§ EXERCISE AIM: An exact copy of all the data below is required.

── INFORMATION GIVEN

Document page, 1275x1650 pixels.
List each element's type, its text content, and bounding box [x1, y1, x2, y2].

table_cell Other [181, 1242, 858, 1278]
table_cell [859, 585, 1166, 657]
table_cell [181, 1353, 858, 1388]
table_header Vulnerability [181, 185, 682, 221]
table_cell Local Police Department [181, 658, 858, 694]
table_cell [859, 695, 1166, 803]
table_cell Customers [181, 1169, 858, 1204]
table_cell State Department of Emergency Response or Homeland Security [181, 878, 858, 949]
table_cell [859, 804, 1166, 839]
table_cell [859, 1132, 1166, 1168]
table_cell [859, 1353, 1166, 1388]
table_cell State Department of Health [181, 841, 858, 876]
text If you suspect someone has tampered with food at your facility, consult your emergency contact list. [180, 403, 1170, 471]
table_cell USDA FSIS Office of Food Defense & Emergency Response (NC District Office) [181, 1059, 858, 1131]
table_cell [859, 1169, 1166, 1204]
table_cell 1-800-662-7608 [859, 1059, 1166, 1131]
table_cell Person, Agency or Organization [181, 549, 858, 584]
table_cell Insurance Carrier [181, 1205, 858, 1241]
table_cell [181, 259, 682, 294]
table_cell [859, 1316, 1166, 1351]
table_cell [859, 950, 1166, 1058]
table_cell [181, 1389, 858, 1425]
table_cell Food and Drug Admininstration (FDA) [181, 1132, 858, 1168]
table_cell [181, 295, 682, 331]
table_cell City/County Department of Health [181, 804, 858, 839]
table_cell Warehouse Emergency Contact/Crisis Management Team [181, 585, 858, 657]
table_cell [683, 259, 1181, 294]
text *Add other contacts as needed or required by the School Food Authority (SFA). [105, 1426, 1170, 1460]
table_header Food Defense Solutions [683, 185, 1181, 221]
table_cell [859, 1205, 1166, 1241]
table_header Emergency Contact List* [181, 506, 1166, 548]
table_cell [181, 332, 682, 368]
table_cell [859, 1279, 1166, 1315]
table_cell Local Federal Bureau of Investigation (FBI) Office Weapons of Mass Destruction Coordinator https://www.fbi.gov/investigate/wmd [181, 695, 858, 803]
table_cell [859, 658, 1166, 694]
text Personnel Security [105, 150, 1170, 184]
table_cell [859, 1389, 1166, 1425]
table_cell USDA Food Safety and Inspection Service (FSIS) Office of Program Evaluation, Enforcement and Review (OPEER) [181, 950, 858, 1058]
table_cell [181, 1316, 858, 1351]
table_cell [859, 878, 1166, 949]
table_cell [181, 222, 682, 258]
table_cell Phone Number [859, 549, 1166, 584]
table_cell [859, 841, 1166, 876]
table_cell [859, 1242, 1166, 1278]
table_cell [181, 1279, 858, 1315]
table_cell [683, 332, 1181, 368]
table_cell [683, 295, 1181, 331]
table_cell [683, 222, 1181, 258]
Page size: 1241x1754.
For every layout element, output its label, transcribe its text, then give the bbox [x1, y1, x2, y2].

────

§ SOLUTION FOR THIS PROBLEM:
Document page, 1275x1650 pixels.
List each element's type, its text content, and bounding box [x1, y1, x2, y2].

table_cell Other [181, 1242, 858, 1278]
table_cell [859, 585, 1166, 657]
table_cell [181, 1353, 858, 1388]
table_header Vulnerability [181, 185, 682, 221]
table_cell Local Police Department [181, 658, 858, 694]
table_cell [859, 695, 1166, 803]
table_cell Customers [181, 1169, 858, 1204]
table_cell State Department of Emergency Response or Homeland Security [181, 878, 858, 949]
table_cell [859, 804, 1166, 839]
table_cell [859, 1132, 1166, 1168]
table_cell [859, 1353, 1166, 1388]
table_cell State Department of Health [181, 841, 858, 876]
text If you suspect someone has tampered with food at your facility, consult your emergency contact list. [180, 403, 1170, 471]
table_cell USDA FSIS Office of Food Defense & Emergency Response (NC District Office) [181, 1059, 858, 1131]
table_cell [859, 1169, 1166, 1204]
table_cell 1-800-662-7608 [859, 1059, 1166, 1131]
table_cell Person, Agency or Organization [181, 549, 858, 584]
table_cell Insurance Carrier [181, 1205, 858, 1241]
table_cell [181, 259, 682, 294]
table_cell [859, 1316, 1166, 1351]
table_cell [859, 950, 1166, 1058]
table_cell [181, 1389, 858, 1425]
table_cell Food and Drug Admininstration (FDA) [181, 1132, 858, 1168]
table_cell [181, 295, 682, 331]
table_cell City/County Department of Health [181, 804, 858, 839]
table_cell Warehouse Emergency Contact/Crisis Management Team [181, 585, 858, 657]
table_cell [683, 259, 1181, 294]
text *Add other contacts as needed or required by the School Food Authority (SFA). [105, 1426, 1170, 1460]
table_header Food Defense Solutions [683, 185, 1181, 221]
table_cell [859, 1205, 1166, 1241]
table_header Emergency Contact List* [181, 506, 1166, 548]
table_cell [181, 332, 682, 368]
table_cell [859, 1279, 1166, 1315]
table_cell Local Federal Bureau of Investigation (FBI) Office Weapons of Mass Destruction Coordinator https://www.fbi.gov/investigate/wmd [181, 695, 858, 803]
table_cell [859, 658, 1166, 694]
text Personnel Security [105, 150, 1170, 184]
table_cell [859, 1389, 1166, 1425]
table_cell USDA Food Safety and Inspection Service (FSIS) Office of Program Evaluation, Enforcement and Review (OPEER) [181, 950, 858, 1058]
table_cell [181, 1316, 858, 1351]
table_cell [859, 878, 1166, 949]
table_cell [181, 222, 682, 258]
table_cell Phone Number [859, 549, 1166, 584]
table_cell [859, 841, 1166, 876]
table_cell [859, 1242, 1166, 1278]
table_cell [181, 1279, 858, 1315]
table_cell [683, 332, 1181, 368]
table_cell [683, 295, 1181, 331]
table_cell [683, 222, 1181, 258]
Page size: 1241x1754.
For every layout element, output its label, transcribe its text, then give the bbox [x1, y1, x2, y2].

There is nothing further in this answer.